Wiltshire Steven, Cardon Lon R, McCarthy Mark I
Imperial College Genetics and Genomics Research Institute, Imperial College, London, United Kingdom.
Am J Hum Genet. 2002 Nov;71(5):1175-82. doi: 10.1086/342976. Epub 2002 Sep 25.
The evaluation of results from primary genomewide linkage scans of complex human traits remains an area of importance and considerable debate. Apart from the usual assessment of statistical significance by use of asymptotic and empirical calculations, an additional means of evaluation--based on counting the number of distinct regions showing evidence of linkage--is possible. We have explored the characteristics of such a locus-counting method over a range of experimental conditions typically encountered during genomewide scans for complex trait loci. Under the null hypothesis, factors that have an impact on the informativeness of the data--such as map density, availability of parental data, and completeness of genotyping--are seen to markedly influence the number of regions of excess allele sharing and the empirically derived genomewide significance of the associated LOD score thresholds. In some circumstances, the expected number of regions is less than one-quarter of that predicted under the assumption of a dense map and complete extraction of inheritance information. We have applied this method to a previously analyzed data set--the Warren 2 genome scan for type 2-diabetes susceptibility--and demonstrate that more regions showing evidence for linkage were observed in the primary genome scan than would be expected by chance, across the whole range of LOD scores, even though no single linkage result achieved empirical genomewide statistical significance. Locus counting may be useful in assessing the results from genome scans for complex traits in general, especially because relatively few scans generate evidence for linkage reaching genomewide significance by dense-map criteria. By taking account of the effects of reduced data informativeness on the expected number of regions showing evidence for linkage, a more meaningful, and less conservative, evaluation of the results from such linkage studies is possible.

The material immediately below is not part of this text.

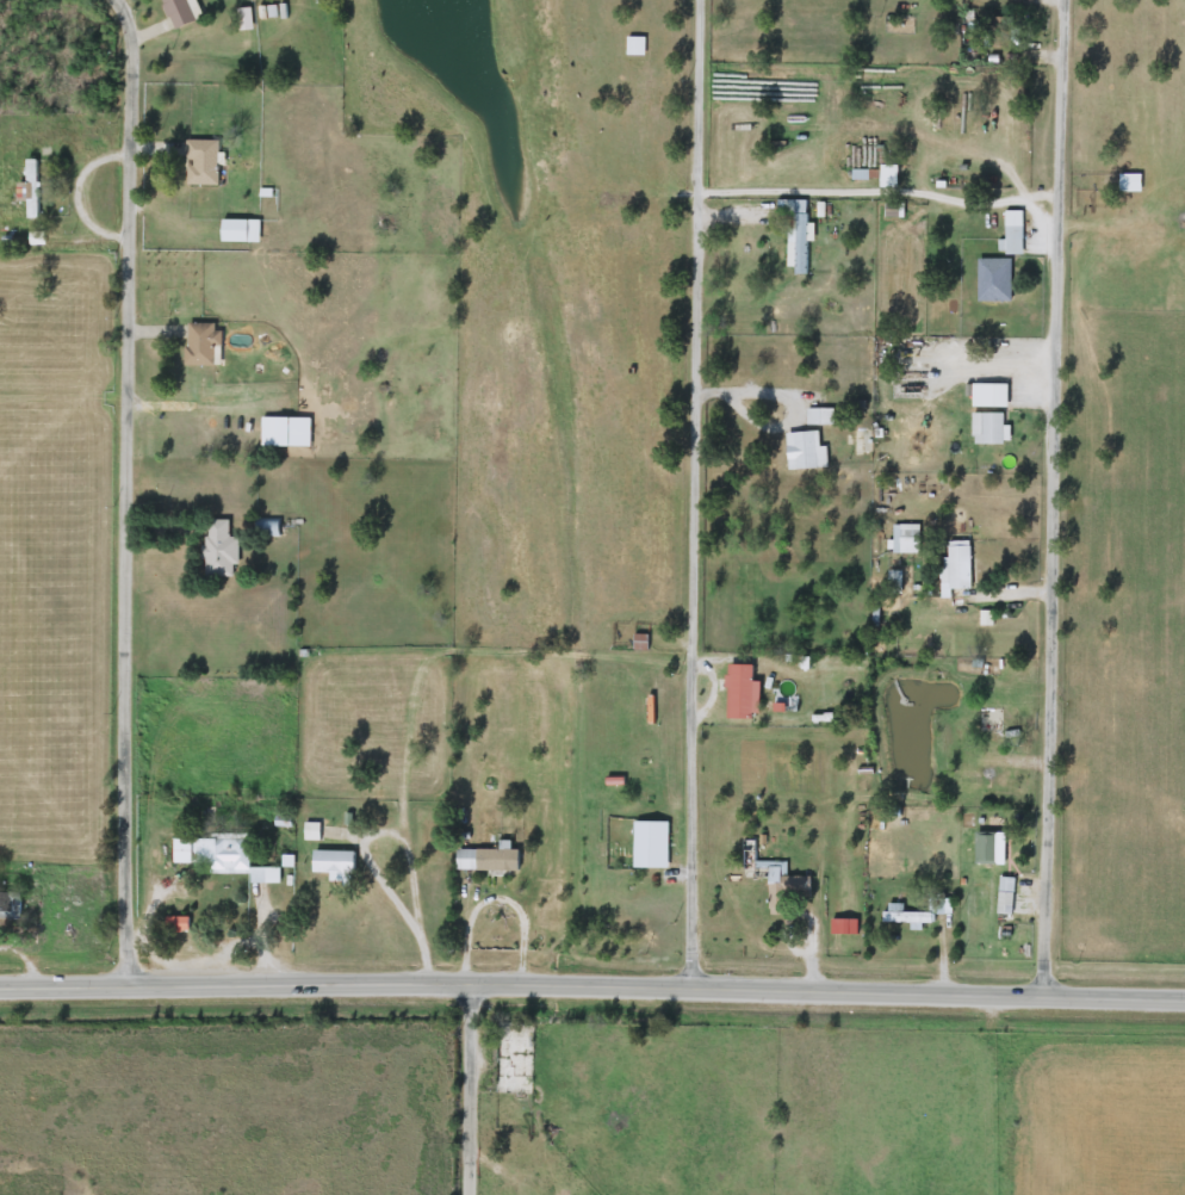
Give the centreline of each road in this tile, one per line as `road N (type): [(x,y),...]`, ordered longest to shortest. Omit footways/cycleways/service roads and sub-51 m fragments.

对复杂人类性状进行全基因组连锁扫描的结果评估,仍然是一个重要且存在大量争议的领域。除了通过渐近计算和经验计算对统计显著性进行常规评估外,还可以采用另一种评估方法——基于计算显示连锁证据的不同区域数量。我们已经在全基因组扫描复杂性状基因座时通常遇到的一系列实验条件下,探索了这种基因座计数方法的特征。在零假设下,影响数据信息量的因素——如图谱密度、亲本数据的可用性以及基因分型的完整性——被发现会显著影响等位基因共享过量区域的数量以及相关LOD得分阈值的经验性全基因组显著性。在某些情况下,预期的区域数量不到在密集图谱假设和完整提取遗传信息的情况下所预测数量的四分之一。我们已将此方法应用于一个先前分析过的数据集——沃伦2型2型糖尿病易感性全基因组扫描数据集,并证明在全基因组扫描的主要阶段,在整个LOD得分范围内,观察到的显示连锁证据的区域比偶然预期的更多,尽管没有单个连锁结果达到经验性全基因组统计显著性。基因座计数一般可能有助于评估复杂性状全基因组扫描的结果,特别是因为相对较少的扫描能产生符合密集图谱标准的达到全基因组显著性的连锁证据。通过考虑数据信息量减少对显示连锁证据的预期区域数量的影响,有可能对这类连锁研究的结果进行更有意义且不那么保守的评估。